In [1]:
import pandas as pd
from sklearn.feature_extraction.text import TfidfVectorizer, CountVectorizer
from sklearn.decomposition import NMF, TruncatedSVD, LatentDirichletAllocation
import pyLDAvis
import pyLDAvis.lda_model
import pyLDAvis.gensim_models

In [2]:
# re-creating LDA model from notebook 04
df = pd.read_csv('../data/reddit_preprocessed.csv')

# Creating count-vectorizer for pre-processed data
count_text_vectorizer = CountVectorizer(stop_words='english', min_df=5, max_df=0.7)
count_text_vectors = count_text_vectorizer.fit_transform(df["processed_text"])

# Creating TF-IDF vectorizier for pre-processed data
tfidf_text_vectorizer = TfidfVectorizer(stop_words='english', min_df=5, max_df=0.7)
tfidf_text_vectors = tfidf_text_vectorizer.fit_transform(df['processed_text'])

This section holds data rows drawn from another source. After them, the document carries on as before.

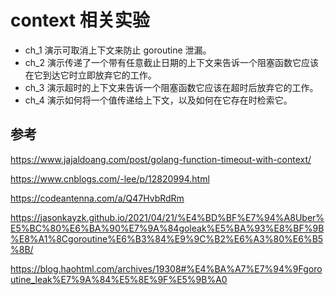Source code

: # context 相关实验

- ch_1 演示可取消上下文来防止 goroutine 泄漏。
- ch_2 演示传递了一个带有任意截止日期的上下文来告诉一个阻塞函数它应该在它到达它时立即放弃它的工作。
- ch_3 演示超时的上下文来告诉一个阻塞函数它应该在超时后放弃它的工作。
- ch_4 演示如何将一个值传递给上下文，以及如何在它存在时检索它。


## 参考

https://www.jajaldoang.com/post/golang-function-timeout-with-context/

https://www.cnblogs.com/-lee/p/12820994.html

https://codeantenna.com/a/Q47HvbRdRm

https://jasonkayzk.github.io/2021/04/21/%E4%BD%BF%E7%94%A8Uber%E5%BC%80%E6%BA%90%E7%9A%84goleak%E5%BA%93%E8%BF%9B%E8%A1%8Cgoroutine%E6%B3%84%E9%9C%B2%E6%A3%80%E6%B5%8B/

https://blog.haohtml.com/archives/19308#%E4%BA%A7%E7%94%9Fgoroutine_leak%E7%9A%84%E5%8E%9F%E5%9B%A0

# Latent Dirichlet Allocation (LDA) model
lda_text_model = LatentDirichletAllocation(n_components = 2, random_state=509)
W_lda_text_matrix = lda_text_model.fit_transform(count_text_vectors)
H_lda_text_matrix = lda_text_model.components_

In [3]:
# Creating interactive visualization for LDA Model
lda_display = pyLDAvis.lda_model.prepare(lda_text_model, count_text_vectors, count_text_vectorizer, sort_topics=False)
pyLDAvis.display(lda_display)

#### When we explore the topics using pyLDAvis, we can see more detail about the terms that define each one. In Topic 1, the most relevant words are “study,” “new,” “people,” “use,” “risk,” and “age.” These suggest the topic might be focused on health, research, or social science themes. In Topic 2, the top terms include “new,” “study,” “trump,” “scientist,” “brain,” “datum,” and “researcher.” This group also leans toward science and research but includes more political or public terms like “trump” and “social,” which might explain some of the overlap we saw earlier between the subreddits.

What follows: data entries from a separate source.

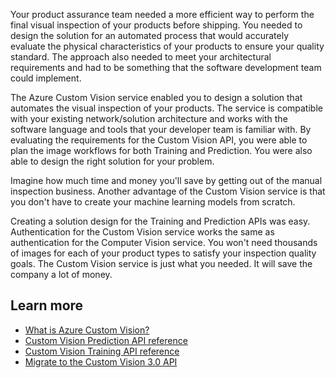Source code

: Your product assurance team needed a more efficient way to perform the final visual inspection of your products before shipping. You needed to design the solution for an automated process that would accurately evaluate the physical characteristics of your products to ensure your quality standard. The approach also needed to meet your architectural requirements and had to be something that the software development team could implement.

The Azure Custom Vision service enabled you to design a solution that automates the visual inspection of your products. The service is compatible with your existing network/solution architecture and works with the software language and tools that your developer team is familiar with. By evaluating the requirements for the Custom Vision API, you were able to plan the image workflows for both Training and Prediction. You were also able to design the right solution for your problem.

Imagine how much time and money you'll save by getting out of the manual inspection business. Another advantage of the Custom Vision service is that you don't have to create your machine learning models from scratch.

Creating a solution design for the Training and Prediction APIs was easy. Authentication for the Custom Vision service works the same as authentication for the Computer Vision service. You won't need thousands of images for each of your product types to satisfy your inspection quality goals. The Custom Vision service is just what you needed. It will save the company a lot of money.

## Learn more

- [What is Azure Custom Vision?](https://docs.microsoft.com/azure/cognitive-services/custom-vision-service/home)
- [Custom Vision Prediction API reference](https://southcentralus.dev.cognitive.microsoft.com/docs/services/Custom_Vision_Prediction_3.0/operations/5c82db60bf6a2b11a8247c15)
- [Custom Vision Training API reference](https://southcentralus.dev.cognitive.microsoft.com/docs/services/Custom_Vision_Training_3.0/operations/5c771cdcbf6a2b18a0c3b802)
- [Migrate to the Custom Vision 3.0 API](https://docs.microsoft.com/azure/cognitive-services/custom-vision-service/update-application-to-3.0-sdk)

#### The size and position of the circles in the Intertopic Distance Map on the left show how distinct each topic is from the other. Since the circles are fairly separated, the model sees them as different enough to be meaningful. This view helped us interpret the topics more clearly and added context to the accuracy score we calculated when comparing them to the actual subreddit labels.

In [4]:
# Assign topic number to each post based on the highest topic weight
df['lda_topic'] = W_lda_text_matrix.argmax(axis=1)

In [5]:
# Crosstab of LDA topic vs actual subreddit
pd.crosstab(df['lda_topic'], df['subreddit'])

subreddit,science,technology
lda_topic,Unnamed: 1_level_1,Unnamed: 2_level_1
0,429,400
1,325,417


In [6]:
# Get the topic most associated with each subreddit
topic_match = df.groupby('lda_topic')['subreddit'].agg(lambda x: x.mode()[0])

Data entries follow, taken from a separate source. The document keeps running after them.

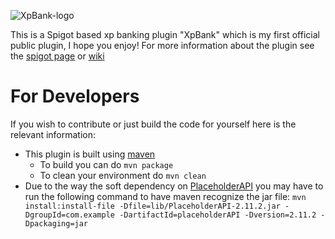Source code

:![XpBank-logo](https://user-images.githubusercontent.com/45048893/223295905-f9cde65f-5e34-4661-a088-2c25b70a07a3.png)

This is a Spigot based xp banking plugin "XpBank" which is my first official public plugin, I hope you enjoy!
For more information about the plugin see the [spigot page](https://www.spigotmc.org/resources/xpbank.101132/) or [wiki](https://github.com/ACM02/XpBank/wiki)

# For Developers

If you wish to contribute or just build the code for yourself here is the relevant information:
- This plugin is built using [maven](https://maven.apache.org/)
  - To build you can do `mvn package`
  - To clean your environment do `mvn clean`
- Due to the way the soft dependency on [PlaceholderAPI](https://www.spigotmc.org/resources/placeholderapi.6245/) you may have to run the following command to have maven recognize the jar file: `mvn install:install-file -Dfile=lib/PlaceholderAPI-2.11.2.jar -DgroupId=com.example -DartifactId=placeholderAPI -Dversion=2.11.2 -Dpackaging=jar`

# Map predicted topics to most likely subreddit
df['predicted_subreddit'] = df['lda_topic'].map(topic_match)

# Accuracy of topic label vs actual label
accuracy = (df['predicted_subreddit'] == df['subreddit']).mean()
print(f"LDA topic alignment accuracy: {accuracy:.2f}")

LDA topic alignment accuracy: 0.54


#### We used topic modeling without looking at the subreddit labels, then compared the assigned topics to the actual subreddits to see if they matched. The results showed that both topics had a mix of science and technology posts, so the topics did not clearly line up with the original groups. When we matched each topic to the subreddit it mostly contained, the accuracy was about 54%. This means the topic model grouped posts somewhat differently than the original labels, which makes sense since science and tech often overlap.